By the first week of June, he was short-tempered, chafed raw by lack of sleep and not happy about his solitary life. He was ready to confront Jillian and give her what was left of his pride. In the grocery store, buying his supply of suckers for the children he baby-sat, the hair on the back of his neck lifted. Adam turned slowly to the fruit section, where he found Jillian scowling at him. He nodded and smiled.

“Marry me and I’ll make you a loom to go with that spinning wheel,” he offered, because the thought had long been on his mind, and he could use the pattern of Una’s pioneer loom.

The woman checking out his groceries was a grandmother who looked younger than her years. Adam ignored her smothered giggle, and caught the orange that Jillian had fireballed his way. He placed it on the counter. “That, too, please.”

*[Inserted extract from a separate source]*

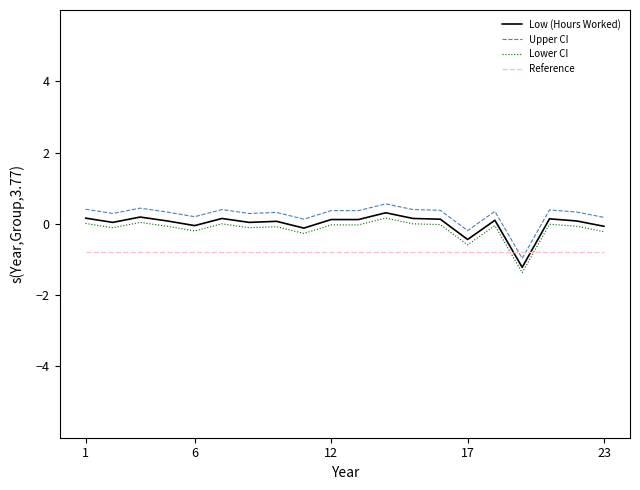

Does the chart display data point markers on the line(s)?

No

After several oranges, the clerk began to sack them. “She’s headed toward the grapefruit. You must have really goofed. You Tallchief boys really know how to stir up your lady loves. She was a lady when she came here, now she’s pitching fruit at you.”

“Ah, thank you, Millie. ‘Lady love’ is just the right term. Do you hear that, Jillian? You’re my lady love. Hey, you’re good—” He caught the grapefruit that sailed his way, and the clerk happily bagged them. “When do I start on the loom, dear heart?” he asked lightly.

“Not the melons, honey,” the clerk called firmly as Jillian moved slightly in the produce aisle. “Avocados will do.”

“Avocados are too good for him,” Jillian noted, quickly walking past Adam on her way to the door. After glancing at the sucker he offered her with a smile, she shook her head. She smoothed her hair and straightened her blouse and sailed out of the store with her head held high.

“Try something a little more romantic next time,” Millie offered. “And if she’s not in a better mood by the time tomatoes are ripe, don’t come in here.”

Adam tilted his head to better watch the enticing sway of Jillian’s jeans and forgot what he was thinking.

“Give her time,” the clerk said. “Everyone knows a girl can’t resist you Tallchief boys when you’re in the courting mood.”

“Oh, she knows how to resist,” Adam said broodily and picked up the sacks he intended to leave on Jillian’s doorstep that night.